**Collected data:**
--------
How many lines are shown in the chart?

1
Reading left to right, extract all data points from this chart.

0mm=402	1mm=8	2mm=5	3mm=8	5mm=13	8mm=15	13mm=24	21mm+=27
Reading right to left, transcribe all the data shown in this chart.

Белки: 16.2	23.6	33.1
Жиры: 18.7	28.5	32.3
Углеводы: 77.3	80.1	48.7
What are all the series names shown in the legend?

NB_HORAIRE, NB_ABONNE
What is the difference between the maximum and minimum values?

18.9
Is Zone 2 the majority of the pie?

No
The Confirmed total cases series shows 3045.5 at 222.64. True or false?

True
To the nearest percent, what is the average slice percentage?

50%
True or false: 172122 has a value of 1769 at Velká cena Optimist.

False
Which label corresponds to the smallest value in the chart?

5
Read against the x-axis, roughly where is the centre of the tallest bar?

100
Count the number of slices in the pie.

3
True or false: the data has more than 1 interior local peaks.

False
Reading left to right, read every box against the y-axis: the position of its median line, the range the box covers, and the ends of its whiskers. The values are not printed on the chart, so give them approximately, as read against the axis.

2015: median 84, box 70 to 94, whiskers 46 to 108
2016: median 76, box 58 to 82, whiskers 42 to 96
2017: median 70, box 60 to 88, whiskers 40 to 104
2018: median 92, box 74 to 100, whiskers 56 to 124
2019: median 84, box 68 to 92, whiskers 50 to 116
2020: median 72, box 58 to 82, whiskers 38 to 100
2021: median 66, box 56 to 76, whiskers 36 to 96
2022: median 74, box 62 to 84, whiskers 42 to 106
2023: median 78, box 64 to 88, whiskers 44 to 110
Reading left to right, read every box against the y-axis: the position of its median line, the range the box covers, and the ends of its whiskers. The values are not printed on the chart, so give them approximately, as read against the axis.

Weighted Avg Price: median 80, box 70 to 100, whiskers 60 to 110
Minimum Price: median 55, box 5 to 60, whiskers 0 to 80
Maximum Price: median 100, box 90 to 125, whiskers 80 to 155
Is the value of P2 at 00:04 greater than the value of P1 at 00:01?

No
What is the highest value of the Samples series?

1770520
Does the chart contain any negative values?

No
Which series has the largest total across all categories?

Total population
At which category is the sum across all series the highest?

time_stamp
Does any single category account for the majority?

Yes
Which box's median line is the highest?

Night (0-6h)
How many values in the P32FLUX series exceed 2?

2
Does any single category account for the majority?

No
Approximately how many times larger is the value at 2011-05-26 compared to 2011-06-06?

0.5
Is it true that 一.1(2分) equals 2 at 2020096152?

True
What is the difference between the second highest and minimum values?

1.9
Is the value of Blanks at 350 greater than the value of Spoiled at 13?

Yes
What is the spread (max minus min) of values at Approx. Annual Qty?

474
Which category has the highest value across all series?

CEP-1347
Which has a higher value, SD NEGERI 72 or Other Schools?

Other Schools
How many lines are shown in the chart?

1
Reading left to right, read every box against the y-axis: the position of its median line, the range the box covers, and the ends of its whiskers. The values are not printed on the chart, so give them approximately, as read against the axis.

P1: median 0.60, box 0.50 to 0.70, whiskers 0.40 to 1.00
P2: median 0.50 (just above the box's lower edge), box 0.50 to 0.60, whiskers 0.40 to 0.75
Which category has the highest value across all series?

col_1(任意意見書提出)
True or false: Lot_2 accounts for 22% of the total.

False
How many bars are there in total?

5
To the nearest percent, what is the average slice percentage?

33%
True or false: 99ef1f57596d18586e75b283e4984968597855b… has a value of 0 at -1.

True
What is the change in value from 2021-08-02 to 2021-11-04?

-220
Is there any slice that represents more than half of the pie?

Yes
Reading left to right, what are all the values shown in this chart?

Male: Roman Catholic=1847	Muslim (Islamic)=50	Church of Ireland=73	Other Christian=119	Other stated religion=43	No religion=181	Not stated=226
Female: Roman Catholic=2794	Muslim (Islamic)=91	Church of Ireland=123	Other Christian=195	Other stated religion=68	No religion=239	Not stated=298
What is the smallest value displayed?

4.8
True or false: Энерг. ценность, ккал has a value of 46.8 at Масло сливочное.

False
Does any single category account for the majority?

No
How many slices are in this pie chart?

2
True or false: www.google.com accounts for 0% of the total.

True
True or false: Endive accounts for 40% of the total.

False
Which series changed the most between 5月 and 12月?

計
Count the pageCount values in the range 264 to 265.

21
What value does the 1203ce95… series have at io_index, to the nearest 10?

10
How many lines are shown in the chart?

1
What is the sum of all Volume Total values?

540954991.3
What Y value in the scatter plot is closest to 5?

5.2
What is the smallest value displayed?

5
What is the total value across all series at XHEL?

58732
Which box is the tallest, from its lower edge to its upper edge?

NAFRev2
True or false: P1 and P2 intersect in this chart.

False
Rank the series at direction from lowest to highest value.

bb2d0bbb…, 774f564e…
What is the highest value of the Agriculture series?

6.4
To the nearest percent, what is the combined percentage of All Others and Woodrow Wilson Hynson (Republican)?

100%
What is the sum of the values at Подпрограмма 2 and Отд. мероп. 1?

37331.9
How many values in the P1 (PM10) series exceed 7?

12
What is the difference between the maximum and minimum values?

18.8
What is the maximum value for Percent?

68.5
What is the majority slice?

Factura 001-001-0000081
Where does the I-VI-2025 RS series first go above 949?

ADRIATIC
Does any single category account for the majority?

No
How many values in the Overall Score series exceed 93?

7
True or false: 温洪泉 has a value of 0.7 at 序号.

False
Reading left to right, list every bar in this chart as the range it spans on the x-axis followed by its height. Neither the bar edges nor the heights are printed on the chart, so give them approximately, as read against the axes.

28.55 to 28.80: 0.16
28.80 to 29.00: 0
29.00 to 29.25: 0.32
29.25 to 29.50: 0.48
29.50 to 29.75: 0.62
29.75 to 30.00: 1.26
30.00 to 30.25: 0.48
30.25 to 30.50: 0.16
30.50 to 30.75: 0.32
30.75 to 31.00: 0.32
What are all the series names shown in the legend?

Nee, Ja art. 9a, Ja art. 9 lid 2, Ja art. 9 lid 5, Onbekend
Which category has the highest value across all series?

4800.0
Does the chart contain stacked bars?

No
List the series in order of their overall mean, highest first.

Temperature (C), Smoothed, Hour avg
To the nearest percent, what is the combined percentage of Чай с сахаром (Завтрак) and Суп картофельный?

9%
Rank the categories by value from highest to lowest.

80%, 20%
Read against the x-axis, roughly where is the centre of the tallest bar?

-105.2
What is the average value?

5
--------
**TASK TO CARRY OUT:**
Update the records above by replacing every occurrence of "Reading left to right" with "Going from left to right", leaving everything else unchanged.

**EXERCISE RESULT:**
How many lines are shown in the chart?

1
Going from left to right, extract all data points from this chart.

0mm=402	1mm=8	2mm=5	3mm=8	5mm=13	8mm=15	13mm=24	21mm+=27
Reading right to left, transcribe all the data shown in this chart.

Белки: 16.2	23.6	33.1
Жиры: 18.7	28.5	32.3
Углеводы: 77.3	80.1	48.7
What are all the series names shown in the legend?

NB_HORAIRE, NB_ABONNE
What is the difference between the maximum and minimum values?

18.9
Is Zone 2 the majority of the pie?

No
The Confirmed total cases series shows 3045.5 at 222.64. True or false?

True
To the nearest percent, what is the average slice percentage?

50%
True or false: 172122 has a value of 1769 at Velká cena Optimist.

False
Which label corresponds to the smallest value in the chart?

5
Read against the x-axis, roughly where is the centre of the tallest bar?

100
Count the number of slices in the pie.

3
True or false: the data has more than 1 interior local peaks.

False
Going from left to right, read every box against the y-axis: the position of its median line, the range the box covers, and the ends of its whiskers. The values are not printed on the chart, so give them approximately, as read against the axis.

2015: median 84, box 70 to 94, whiskers 46 to 108
2016: median 76, box 58 to 82, whiskers 42 to 96
2017: median 70, box 60 to 88, whiskers 40 to 104
2018: median 92, box 74 to 100, whiskers 56 to 124
2019: median 84, box 68 to 92, whiskers 50 to 116
2020: median 72, box 58 to 82, whiskers 38 to 100
2021: median 66, box 56 to 76, whiskers 36 to 96
2022: median 74, box 62 to 84, whiskers 42 to 106
2023: median 78, box 64 to 88, whiskers 44 to 110
Going from left to right, read every box against the y-axis: the position of its median line, the range the box covers, and the ends of its whiskers. The values are not printed on the chart, so give them approximately, as read against the axis.

Weighted Avg Price: median 80, box 70 to 100, whiskers 60 to 110
Minimum Price: median 55, box 5 to 60, whiskers 0 to 80
Maximum Price: median 100, box 90 to 125, whiskers 80 to 155
Is the value of P2 at 00:04 greater than the value of P1 at 00:01?

No
What is the highest value of the Samples series?

1770520
Does the chart contain any negative values?

No
Which series has the largest total across all categories?

Total population
At which category is the sum across all series the highest?

time_stamp
Does any single category account for the majority?

Yes
Which box's median line is the highest?

Night (0-6h)
How many values in the P32FLUX series exceed 2?

2
Does any single category account for the majority?

No
Approximately how many times larger is the value at 2011-05-26 compared to 2011-06-06?

0.5
Is it true that 一.1(2分) equals 2 at 2020096152?

True
What is the difference between the second highest and minimum values?

1.9
Is the value of Blanks at 350 greater than the value of Spoiled at 13?

Yes
What is the spread (max minus min) of values at Approx. Annual Qty?

474
Which category has the highest value across all series?

CEP-1347
Which has a higher value, SD NEGERI 72 or Other Schools?

Other Schools
How many lines are shown in the chart?

1
Going from left to right, read every box against the y-axis: the position of its median line, the range the box covers, and the ends of its whiskers. The values are not printed on the chart, so give them approximately, as read against the axis.

P1: median 0.60, box 0.50 to 0.70, whiskers 0.40 to 1.00
P2: median 0.50 (just above the box's lower edge), box 0.50 to 0.60, whiskers 0.40 to 0.75
Which category has the highest value across all series?

col_1(任意意見書提出)
True or false: Lot_2 accounts for 22% of the total.

False
How many bars are there in total?

5
To the nearest percent, what is the average slice percentage?

33%
True or false: 99ef1f57596d18586e75b283e4984968597855b… has a value of 0 at -1.

True
What is the change in value from 2021-08-02 to 2021-11-04?

-220
Is there any slice that represents more than half of the pie?

Yes
Going from left to right, what are all the values shown in this chart?

Male: Roman Catholic=1847	Muslim (Islamic)=50	Church of Ireland=73	Other Christian=119	Other stated religion=43	No religion=181	Not stated=226
Female: Roman Catholic=2794	Muslim (Islamic)=91	Church of Ireland=123	Other Christian=195	Other stated religion=68	No religion=239	Not stated=298
What is the smallest value displayed?

4.8
True or false: Энерг. ценность, ккал has a value of 46.8 at Масло сливочное.

False
Does any single category account for the majority?

No
How many slices are in this pie chart?

2
True or false: www.google.com accounts for 0% of the total.

True
True or false: Endive accounts for 40% of the total.

False
Which series changed the most between 5月 and 12月?

計
Count the pageCount values in the range 264 to 265.

21
What value does the 1203ce95… series have at io_index, to the nearest 10?

10
How many lines are shown in the chart?

1
What is the sum of all Volume Total values?

540954991.3
What Y value in the scatter plot is closest to 5?

5.2
What is the smallest value displayed?

5
What is the total value across all series at XHEL?

58732
Which box is the tallest, from its lower edge to its upper edge?

NAFRev2
True or false: P1 and P2 intersect in this chart.

False
Rank the series at direction from lowest to highest value.

bb2d0bbb…, 774f564e…
What is the highest value of the Agriculture series?

6.4
To the nearest percent, what is the combined percentage of All Others and Woodrow Wilson Hynson (Republican)?

100%
What is the sum of the values at Подпрограмма 2 and Отд. мероп. 1?

37331.9
How many values in the P1 (PM10) series exceed 7?

12
What is the difference between the maximum and minimum values?

18.8
What is the maximum value for Percent?

68.5
What is the majority slice?

Factura 001-001-0000081
Where does the I-VI-2025 RS series first go above 949?

ADRIATIC
Does any single category account for the majority?

No
How many values in the Overall Score series exceed 93?

7
True or false: 温洪泉 has a value of 0.7 at 序号.

False
Going from left to right, list every bar in this chart as the range it spans on the x-axis followed by its height. Neither the bar edges nor the heights are printed on the chart, so give them approximately, as read against the axes.

28.55 to 28.80: 0.16
28.80 to 29.00: 0
29.00 to 29.25: 0.32
29.25 to 29.50: 0.48
29.50 to 29.75: 0.62
29.75 to 30.00: 1.26
30.00 to 30.25: 0.48
30.25 to 30.50: 0.16
30.50 to 30.75: 0.32
30.75 to 31.00: 0.32
What are all the series names shown in the legend?

Nee, Ja art. 9a, Ja art. 9 lid 2, Ja art. 9 lid 5, Onbekend
Which category has the highest value across all series?

4800.0
Does the chart contain stacked bars?

No
List the series in order of their overall mean, highest first.

Temperature (C), Smoothed, Hour avg
To the nearest percent, what is the combined percentage of Чай с сахаром (Завтрак) and Суп картофельный?

9%
Rank the categories by value from highest to lowest.

80%, 20%
Read against the x-axis, roughly where is the centre of the tallest bar?

-105.2
What is the average value?

5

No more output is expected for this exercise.